GPU vs Multi-Core CPU

Xmas · Jul 18, 2006

Chalnoth said:
More than that, because subsample resolution is also important, and the level of FSAA used will vary greatly.

How much supersampling do you think is feasible at the mid-high-end?

And we're really either there already, if this old calculation is correct, or on the cusp of it.

I doubt it. A lot of triangles submitted for rendering don't need to be stored at all. Show me one wireframe shot of a current game where the triangles are really that small.

SPM · Jul 18, 2006

Well if DSP type CPU cores functioning as GPUs takes off, I can tell you where it will happen first - in mobile phones, mobile phones with movie clip cameras, and HDTVs. These devices will have pretty awesome DSPs to get every bit of compression/decompression possible out of movies, and when you want to play games on them (not the most cutting edge of course), you won't be using the DSPs for decoding/encoding, which means you might as well use them as a GPU rather than add hardware for that.

KimB · Jul 19, 2006

Xmas said:
How much supersampling do you think is feasible at the mid-high-end?

I'm not talking about supersampling, just multisampling, and multisampling has the same effect on z-buffer accesses as supersampling (which is the most stark difference between TBDR's and IMR's).

I doubt it. A lot of triangles submitted for rendering don't need to be stored at all. Show me one wireframe shot of a current game where the triangles are really that small.

Well, two things:
1. You can only effectively remove triangles that are submitted that are either backface culled, or are entirely clipped outside of the view area.
2. Since one a triangle requires significantly more storage than a pixel, triangles can be quite a bit larger than pixel-sized. Exactly how much would obviously depend upon how many attributes are used.

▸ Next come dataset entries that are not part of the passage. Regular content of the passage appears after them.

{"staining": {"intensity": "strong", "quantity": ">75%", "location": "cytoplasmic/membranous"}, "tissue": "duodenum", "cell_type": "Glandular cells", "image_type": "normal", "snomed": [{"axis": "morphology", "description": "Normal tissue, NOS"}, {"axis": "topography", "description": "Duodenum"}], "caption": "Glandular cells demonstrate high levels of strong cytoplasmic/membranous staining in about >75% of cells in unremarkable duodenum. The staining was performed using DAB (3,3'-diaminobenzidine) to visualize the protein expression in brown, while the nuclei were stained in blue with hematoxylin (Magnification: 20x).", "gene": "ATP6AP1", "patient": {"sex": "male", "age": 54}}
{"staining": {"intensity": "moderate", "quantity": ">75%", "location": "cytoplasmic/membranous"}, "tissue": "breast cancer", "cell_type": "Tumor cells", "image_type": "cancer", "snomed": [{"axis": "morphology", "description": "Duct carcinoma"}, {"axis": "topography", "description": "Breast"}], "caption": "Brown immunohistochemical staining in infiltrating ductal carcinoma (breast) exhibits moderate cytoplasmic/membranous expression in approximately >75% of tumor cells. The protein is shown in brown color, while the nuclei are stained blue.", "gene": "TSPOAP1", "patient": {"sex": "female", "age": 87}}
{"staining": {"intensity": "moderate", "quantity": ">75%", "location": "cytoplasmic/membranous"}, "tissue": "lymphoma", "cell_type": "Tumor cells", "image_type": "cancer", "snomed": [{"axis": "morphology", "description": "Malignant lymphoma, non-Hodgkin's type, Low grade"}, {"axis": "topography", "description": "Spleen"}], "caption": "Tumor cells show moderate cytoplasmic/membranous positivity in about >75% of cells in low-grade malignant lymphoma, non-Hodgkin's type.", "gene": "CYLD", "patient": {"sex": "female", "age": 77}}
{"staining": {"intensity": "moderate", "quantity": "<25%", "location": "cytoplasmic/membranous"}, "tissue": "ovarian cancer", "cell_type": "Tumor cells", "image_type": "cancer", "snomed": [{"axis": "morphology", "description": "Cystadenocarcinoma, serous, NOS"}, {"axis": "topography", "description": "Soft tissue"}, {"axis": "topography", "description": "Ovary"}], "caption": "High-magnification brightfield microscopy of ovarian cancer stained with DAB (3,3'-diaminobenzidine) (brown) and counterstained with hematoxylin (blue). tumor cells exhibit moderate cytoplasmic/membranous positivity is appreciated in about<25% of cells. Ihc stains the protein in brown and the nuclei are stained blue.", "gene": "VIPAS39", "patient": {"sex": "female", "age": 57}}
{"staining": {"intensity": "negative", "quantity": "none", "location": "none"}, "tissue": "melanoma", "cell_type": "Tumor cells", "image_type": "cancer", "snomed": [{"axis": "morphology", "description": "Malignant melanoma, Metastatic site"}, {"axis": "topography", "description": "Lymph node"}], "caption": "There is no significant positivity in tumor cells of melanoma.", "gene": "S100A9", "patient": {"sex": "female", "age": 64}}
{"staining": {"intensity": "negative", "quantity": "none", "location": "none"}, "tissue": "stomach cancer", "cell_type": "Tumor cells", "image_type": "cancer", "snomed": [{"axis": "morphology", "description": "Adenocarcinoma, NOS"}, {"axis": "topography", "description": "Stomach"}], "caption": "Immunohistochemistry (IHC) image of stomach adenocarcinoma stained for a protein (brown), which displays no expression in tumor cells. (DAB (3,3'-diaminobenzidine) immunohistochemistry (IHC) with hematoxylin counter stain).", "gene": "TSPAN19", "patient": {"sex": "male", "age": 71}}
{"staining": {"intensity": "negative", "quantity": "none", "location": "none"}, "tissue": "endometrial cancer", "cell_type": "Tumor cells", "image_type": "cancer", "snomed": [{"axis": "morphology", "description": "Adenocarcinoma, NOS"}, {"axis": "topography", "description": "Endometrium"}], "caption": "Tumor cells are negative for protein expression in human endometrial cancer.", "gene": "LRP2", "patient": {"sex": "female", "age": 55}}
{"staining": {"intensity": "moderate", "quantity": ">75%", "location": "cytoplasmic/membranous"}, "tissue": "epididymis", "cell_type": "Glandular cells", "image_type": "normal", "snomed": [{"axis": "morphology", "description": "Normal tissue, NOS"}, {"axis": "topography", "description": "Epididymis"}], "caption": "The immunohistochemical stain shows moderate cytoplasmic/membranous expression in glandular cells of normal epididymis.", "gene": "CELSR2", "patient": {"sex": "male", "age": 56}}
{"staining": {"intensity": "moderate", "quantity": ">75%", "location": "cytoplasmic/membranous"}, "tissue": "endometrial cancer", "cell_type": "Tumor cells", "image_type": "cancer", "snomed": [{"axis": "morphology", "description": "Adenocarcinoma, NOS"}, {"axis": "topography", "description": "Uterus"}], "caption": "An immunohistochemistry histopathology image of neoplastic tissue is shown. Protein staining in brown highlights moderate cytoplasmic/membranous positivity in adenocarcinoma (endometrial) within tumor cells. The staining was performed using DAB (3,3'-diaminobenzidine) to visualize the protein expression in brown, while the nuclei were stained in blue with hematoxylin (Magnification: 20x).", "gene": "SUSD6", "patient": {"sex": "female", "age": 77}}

Anyway, don't expect any game tests from me for at least another week. I'm off in Santa Fe for a conference until then

KimB · Jul 19, 2006

SPM said:
Well if DSP type CPU cores functioning as GPUs takes off, I can tell you where it will happen first - in mobile phones, mobile phones with movie clip cameras, and HDTVs. These devices will have pretty awesome DSPs to get every bit of compression/decompression possible out of movies, and when you want to play games on them (not the most cutting edge of course), you won't be using the DSPs for decoding/encoding, which means you might as well use them as a GPU rather than add hardware for that.

No possible way. Mobile phones are exceptionally sensitive to power requirements, and thus you'd definitely want to go for the power advantages of having specialized hardware.

SPM · Jul 19, 2006

Chalnoth said:
No possible way. Mobile phones are exceptionally sensitive to power requirements, and thus you'd definitely want to go for the power advantages of having specialized hardware.

Are you suggesting that having a GPU and a DSP on a mobile phone, is going to consume less power than the DSP on it's own?

Are you suggesting that DSPs can't be power efficient, but GPUs can?

Mobile phones have exceptionally high bandwidth cost and low bandwidth requirements for video, so this is the real limiting factor, not battery life. This is also the reason why Toshiba and Sony have been talking about use of Cell in mobile phones (probably one or two special low power SPEs teamed up with a separate embedded low power CPU like an ARM processor).

JF_Aidan_Pryde · Jul 19, 2006

A few games are starting to use a fully deferred rendering engine (eg. Stalker). How does this relate/affect deferred rendering hardware?

Xmas · Jul 19, 2006

Chalnoth said:
I'm not talking about supersampling, just multisampling, and multisampling has the same effect on z-buffer accesses as supersampling (which is the most stark difference between TBDR's and IMR's).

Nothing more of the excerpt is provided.